The choice of Windows Server 2019, which constitutes the failover cluster in this document, is arbitrary, as is the decision to use a domain. A failover cluster can be built without a domain for example. Distributed File System (DFS) replication is just one way to achieve data integrity, even with a computer failing. It is not to say that CA XCOM can make use of only this failover setup.

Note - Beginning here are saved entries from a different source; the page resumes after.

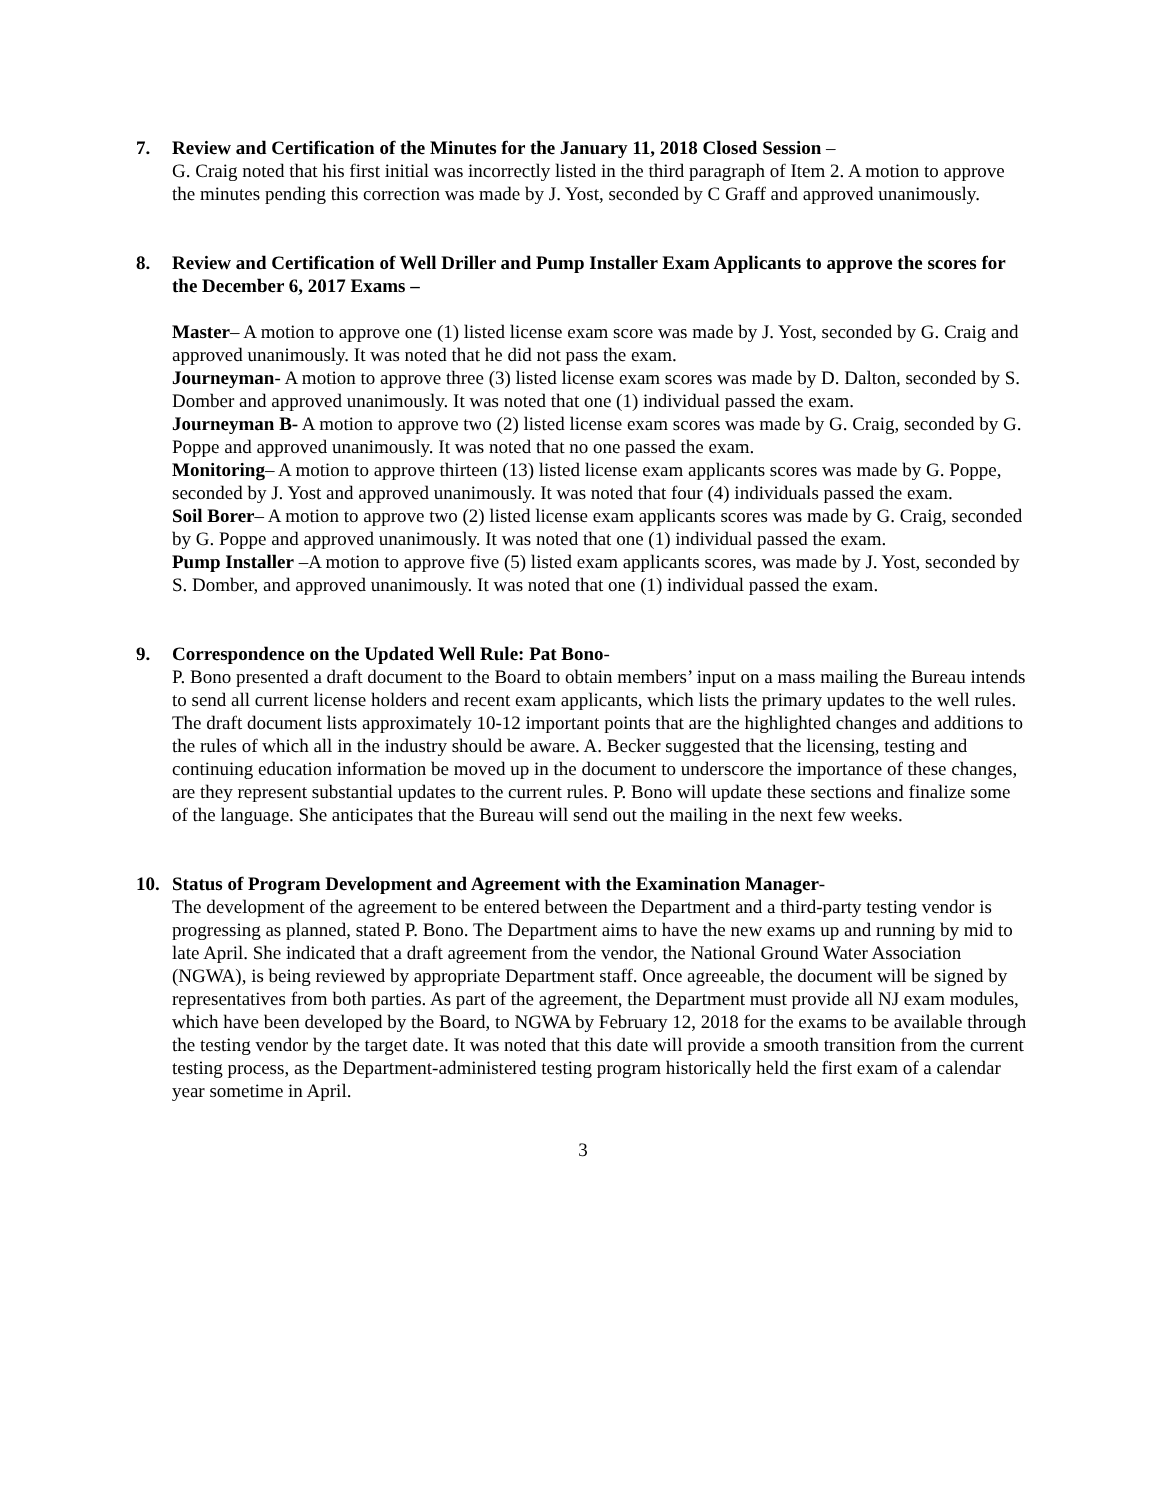7. Review and Certification of the Minutes for the January 11, 2018 Closed Session –
G. Craig noted that his first initial was incorrectly listed in the third paragraph of Item 2. A motion to approve the minutes pending this correction was made by J. Yost, seconded by C Graff and approved unanimously.
8. Review and Certification of Well Driller and Pump Installer Exam Applicants to approve the scores for the December 6, 2017 Exams –
Master– A motion to approve one (1) listed license exam score was made by J. Yost, seconded by G. Craig and approved unanimously. It was noted that he did not pass the exam.
Journeyman- A motion to approve three (3) listed license exam scores was made by D. Dalton, seconded by S. Domber and approved unanimously. It was noted that one (1) individual passed the exam.
Journeyman B- A motion to approve two (2) listed license exam scores was made by G. Craig, seconded by G. Poppe and approved unanimously. It was noted that no one passed the exam.
Monitoring– A motion to approve thirteen (13) listed license exam applicants scores was made by G. Poppe, seconded by J. Yost and approved unanimously. It was noted that four (4) individuals passed the exam.
Soil Borer– A motion to approve two (2) listed license exam applicants scores was made by G. Craig, seconded by G. Poppe and approved unanimously. It was noted that one (1) individual passed the exam.
Pump Installer –A motion to approve five (5) listed exam applicants scores, was made by J. Yost, seconded by S. Domber, and approved unanimously. It was noted that one (1) individual passed the exam.
9. Correspondence on the Updated Well Rule: Pat Bono-
P. Bono presented a draft document to the Board to obtain members’ input on a mass mailing the Bureau intends to send all current license holders and recent exam applicants, which lists the primary updates to the well rules. The draft document lists approximately 10-12 important points that are the highlighted changes and additions to the rules of which all in the industry should be aware. A. Becker suggested that the licensing, testing and continuing education information be moved up in the document to underscore the importance of these changes, are they represent substantial updates to the current rules. P. Bono will update these sections and finalize some of the language. She anticipates that the Bureau will send out the mailing in the next few weeks.
10. Status of Program Development and Agreement with the Examination Manager-
The development of the agreement to be entered between the Department and a third-party testing vendor is progressing as planned, stated P. Bono. The Department aims to have the new exams up and running by mid to late April. She indicated that a draft agreement from the vendor, the National Ground Water Association (NGWA), is being reviewed by appropriate Department staff. Once agreeable, the document will be signed by representatives from both parties. As part of the agreement, the Department must provide all NJ exam modules, which have been developed by the Board, to NGWA by February 12, 2018 for the exams to be available through the testing vendor by the target date. It was noted that this date will provide a smooth transition from the current testing process, as the Department-administered testing program historically held the first exam of a calendar year sometime in April.
3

A computer can fail in many different ways, for example, software error or hardware error, with or without file system corruption and so on. For this failover configuration, the test consists in a reboot of the active server, 1 to 2 minutes into a 15-minute file transfer, both initiated locally (Windows side) or remotely (Linux side). The parameters, which allow a successful completion, are discussed in the document and depend heavily on the file size, the network performance, and the PC hardware. It is more important to show which parameters influence which behavior, rather than to give a particular value, which would prove inappropriate with different network speeds for example.
For the tests discussed here, we can divide the components, which are key to a successful completion of a file transfer, into three parts:
  1. The CA XCOM service, registry entries, and network-related resources
  2. The CA XCOM work files (Q directory and configuration files)
  3. The file being transferred
To successfully resume a file transfer in case of the active machine failing, all three of the above points have to be covered.
Failover Clustering will handle correctly item 1.
DFS Replication addresses failures for item 2.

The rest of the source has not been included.